Tuesday, December 4, 2012

Music by: Brian Webner


            In our group we decided to critique a movie based on four main elements.  As a lover of music in film I volunteered to critique the music and scoring for No Country For Old Men.  Unfortunately there was no music in the film.  Only a five second clip of a mariachi band playing in Mexico, though it had no connection to the plot line at all.  When I say there was no music in the film, I mean absolutely none.  The movie was full of high suspense moments that a “normal” film would have climatic orchestration, or popular music synced with the scene. 
            I have heard it said that the original Star Wars would not have been nearly as successful if not for the amazing score written by John Williams.  Its true, the movie is complimented amazingly by the music.  I though about this before I even started to watch the movie, what would a film look like with out any music.  Well I got my answer; it would look like No Country For Old Men.
            About fifteen minutes into the movie I said to myself, is this entire movie going to be without music?
            To review a movie on its music when it had no music in nearly impossible, but what would the movie have looked like with music in it?

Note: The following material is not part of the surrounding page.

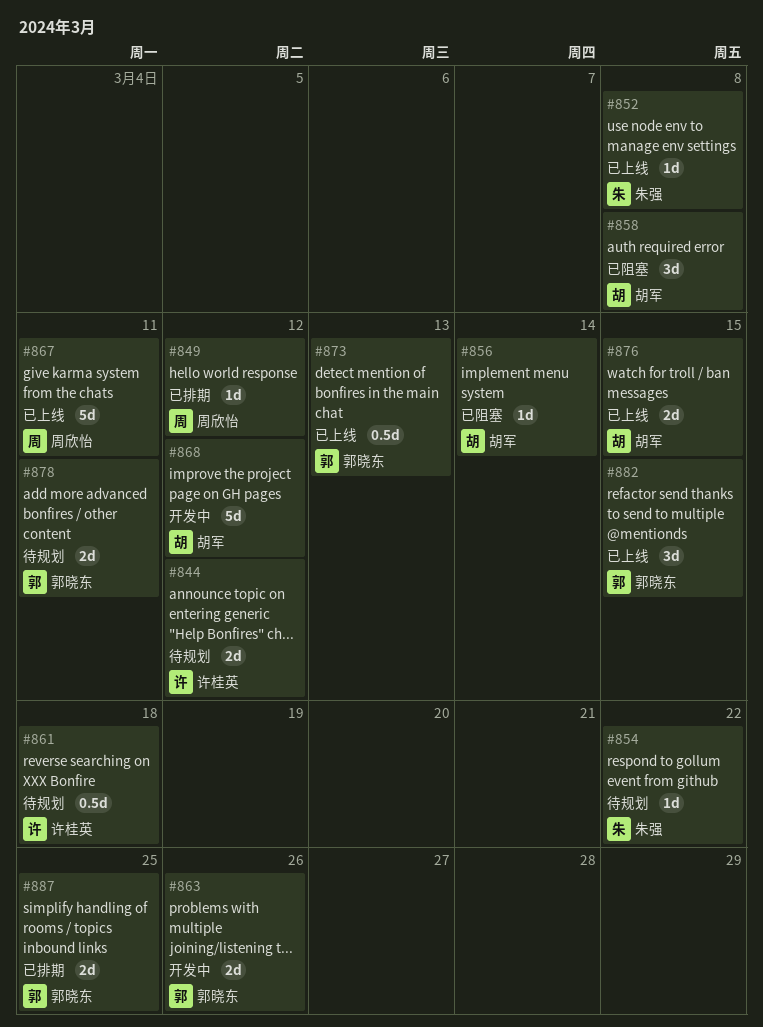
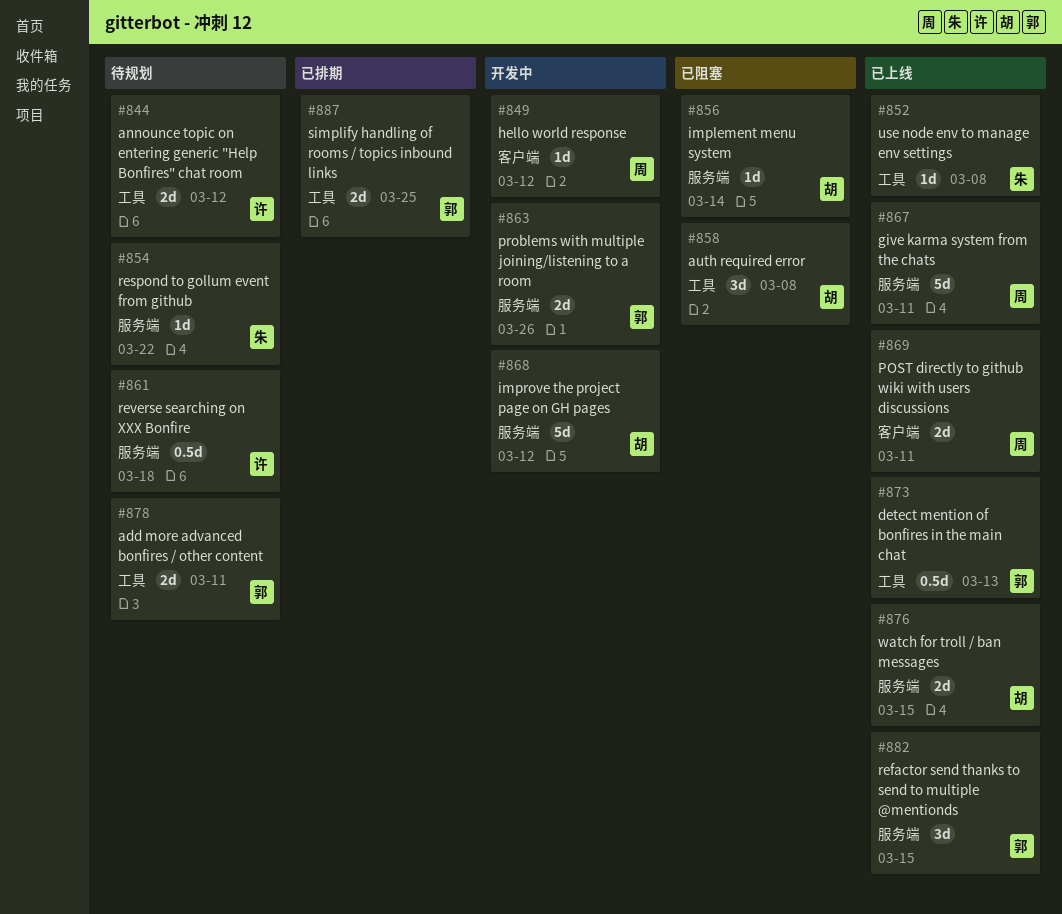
#849, status: 已排期 -> 开发中
#869: none -> present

I feel it could have been much more exciting.  It is a killer movie, a mystery movie, a suspense movie, and how much better could it have been with some dramatic music.  In the eyes of the academy awards the movie could not have been any better since it won film of the year in 2007.
            However I think it’s symbolic that it had no music at all. The main character is heartless and some say he is brainless.  His only idea is to kill and save himself.  As they say in The Dark Knight (a movie with tremendous orchestration by the way,) “Some men just want to watch the world burn.”
            There is no sound track to this movie because the killer has no sound track.  He doesn’t need a theme song like Michael Myers, because he is a different kind of killer.  There is no tune in his head and no song can relate to that.
            Like I said, it’s hard to analyze nothing, it was hard to understand the motives in the film, but I strangely learned something from the film, and am glad there was no music involved.